Morning has broken as we head back to our hotel, we rest a bit and prepare for the rest of our day. We had some fee time in our hands, I decided to hang out at the front porch and watch people do their daily routines. walking past me carrying food, produce and household stuff. I love to feel, or at least pretend that I am a local – a part of the community.
It was mid morning when we decided to see the other sites of Sagada. I am the one in charge of research and somewhat their travel guide. I looked up every blog that I can find about the attractions and all of them were showing that one can just wander into the where we intend to go, the Hanging Coffins of Sagada. Unfortunately, as we try to enter the trail going to the Hanging Coffins we were stopped by the local tourism officers stationed there. We were told that guides are required to enter, ergo we had to pay. It was a nominal feee of Php 200 pesos for our group of five so it was not a big deal. But the trail to the Hanging Coffins, Cemetery and Echo Valley is easy and not dangerous so you really don’t need a guide. On second thought, we thought that it is better this way. Having guides take tourists around will prevent vandalism and maintain the sacredness of the burial site. It was just logical, we can’t expect everyone to act the same, also this gives additional income for the community. To be honest though, I did try to get in without a guide telling the officers that we’ll just go to the cemetery, but they were firm and that is good.
The trail leads you first to the cemetery, they call it -at least our guide tells us- as the Christian cemetery as this is where those who have converted to Christianity are buried. This cemetery is specially famous for the Panag-apoy festival every November 1, when locals burn fire to remember their dearly departed. Yes it is beautiful, but one must keep in mind that this, despite the grandeur still is a closely kept tradition of the Sagadi-ans.
Beyond the the cemetery is a place called Echo Valley, like the name suggests your voice will echo a hundred fold as you shout at the top of your lungs, but please don’t over do it; it still is part of their sacred grounds. In silence, you can still feel the awe inspiring beauty of nature. How great things are in this scheme of things.
At the end of the trail the famous Hanging Coffins of Sagada is found. Our guide explains to us that they hang coffins to cliffs and caves because they want their loved ones to have easy access to nature for their needs in the after life. There was nothing grand about the Hanging Coffins, it actually is a humbling experience to have witness how life completes it’s circle. Just like how us Christians would say from dust we return to dust, the Sagadi-ans believes that from nature we will all return to nature and we will bring nothing more than but our souls.
It was almost mid-day as we retreat back to the town proper. We headed to Gaia Cafe for lunch but was extremely disappointed with how bland the taste of their food was, may not be their fault though; they could be targeting the western palate.

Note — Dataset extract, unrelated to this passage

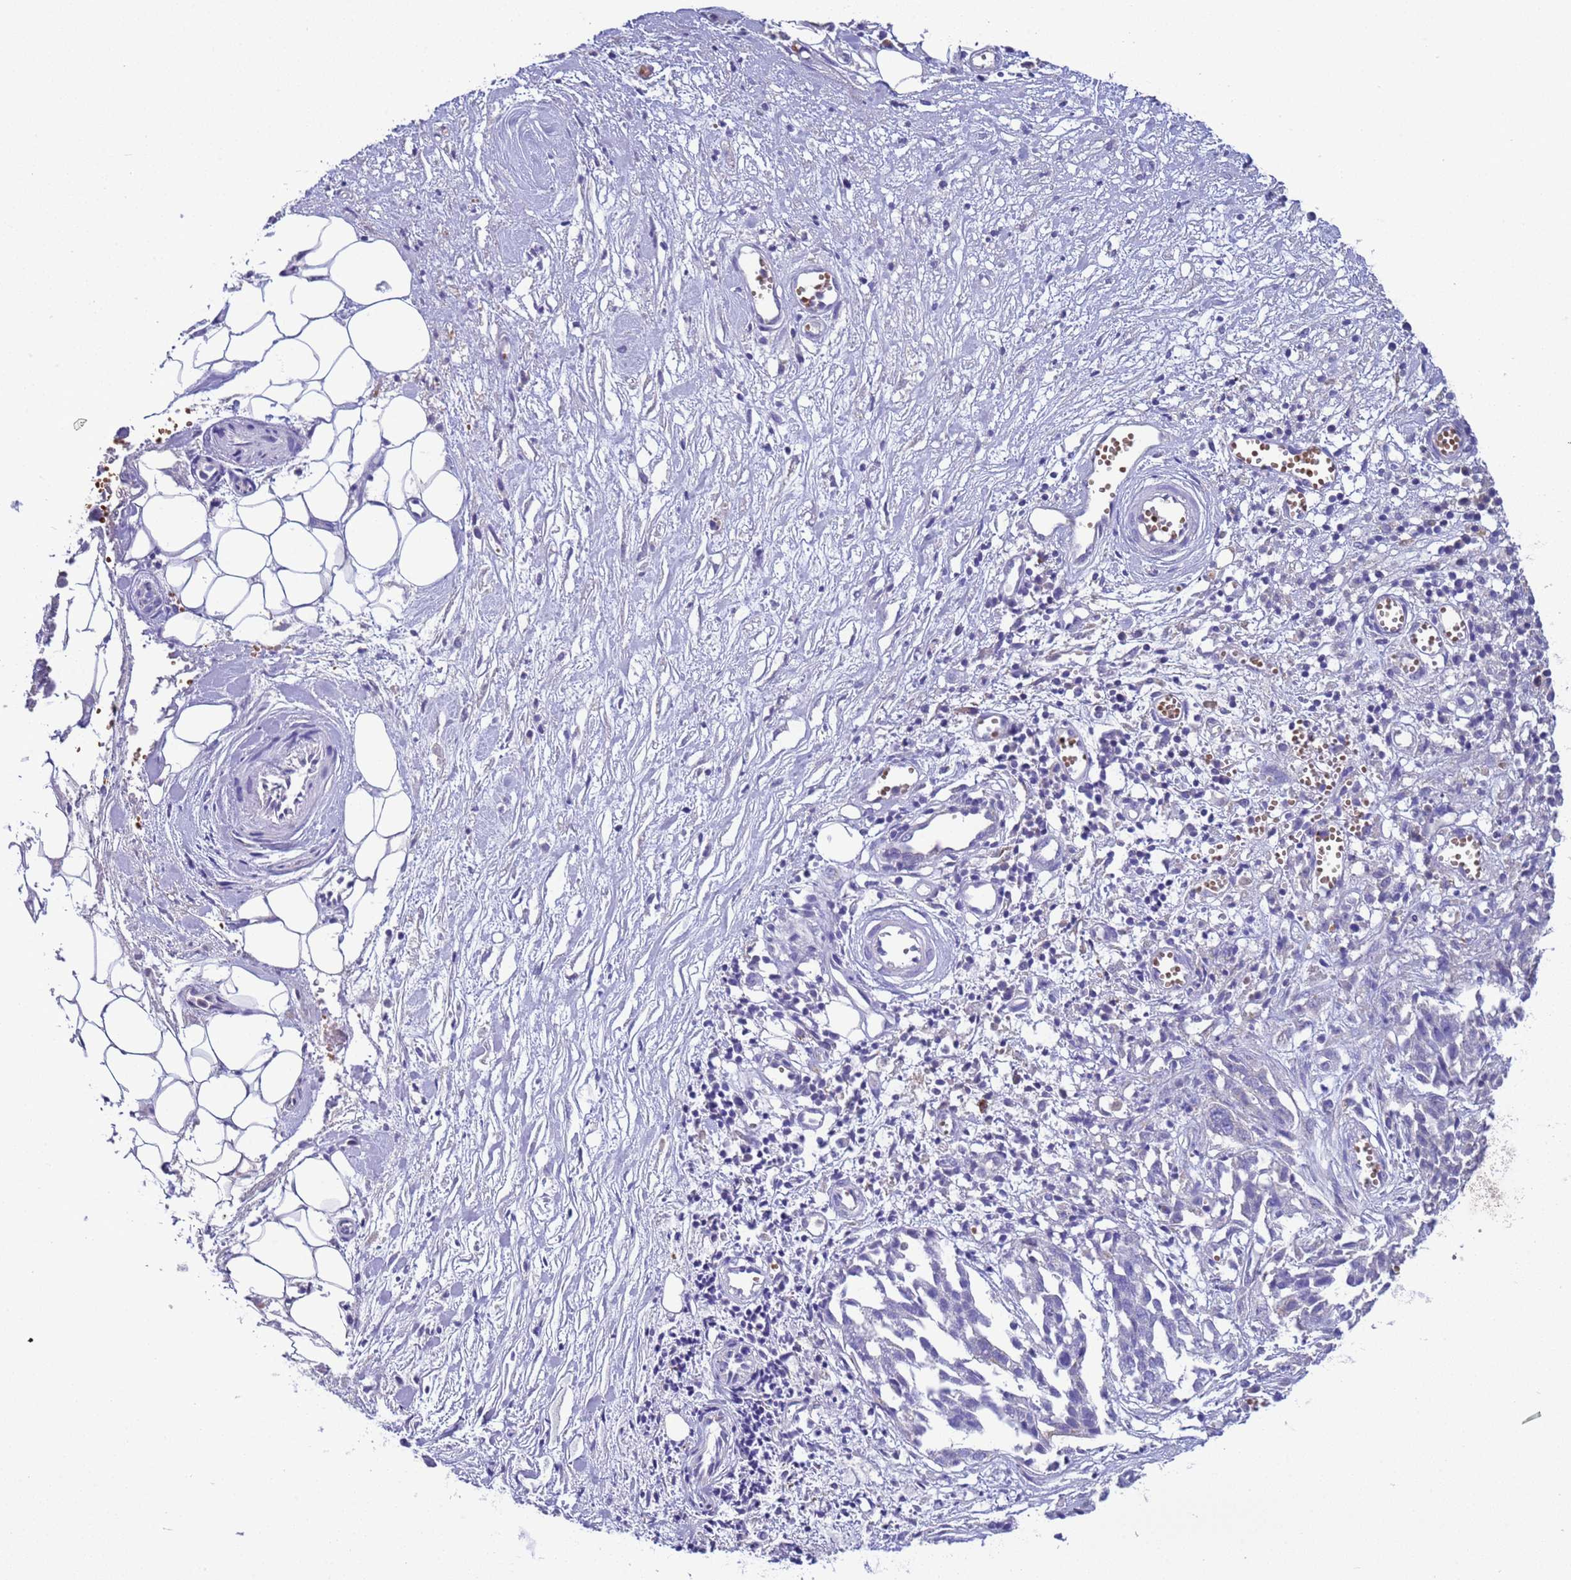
{"staining": {"intensity": "negative", "quantity": "none", "location": "none"}, "tissue": "ovarian cancer", "cell_type": "Tumor cells", "image_type": "cancer", "snomed": [{"axis": "morphology", "description": "Cystadenocarcinoma, serous, NOS"}, {"axis": "topography", "description": "Soft tissue"}, {"axis": "topography", "description": "Ovary"}], "caption": "An immunohistochemistry photomicrograph of serous cystadenocarcinoma (ovarian) is shown. There is no staining in tumor cells of serous cystadenocarcinoma (ovarian). Nuclei are stained in blue.", "gene": "SLC24A3", "patient": {"sex": "female", "age": 57}}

Unsatisfied with lunch we headed to a simple eatery in the market area -though the price ain’t simple LOL- Back at the Hotel Prei and John prepared to leave for the 3PM bus leaving me, Diane and Jolyn for another day.
The next couple of days allowed us to relax and experience Sagada on a slower pace, allowing us to digest what happens in our surroundings. We returned to our favorite coffee shop at the end of the paved part of the road where our hotel was at. There’s just this warm atmosphere whenever we hangout there not to mention that their food tastes amazing, striking a balance between the Filipino and western palate. Mornings were nothing but waking up late having brunch and doing things as we like. It was indeed a retreat, a reset from all the crazy stress that we’ve come to be so immersed in our lives in the city.
I am just glad to have finally gone on this trip, I have long held this because I kept on thinking that I don’t have a good camera and I want to make sure that I can capture each and every moment of it. But if I can turn back time, I’d tell my self go on even without that bulky camera because it’s going to be worth coming back for.
Like Morrie, this trip has taught me of simple things. Appreciate them. Cherish, and then you will feel and learn what life and living is really all about.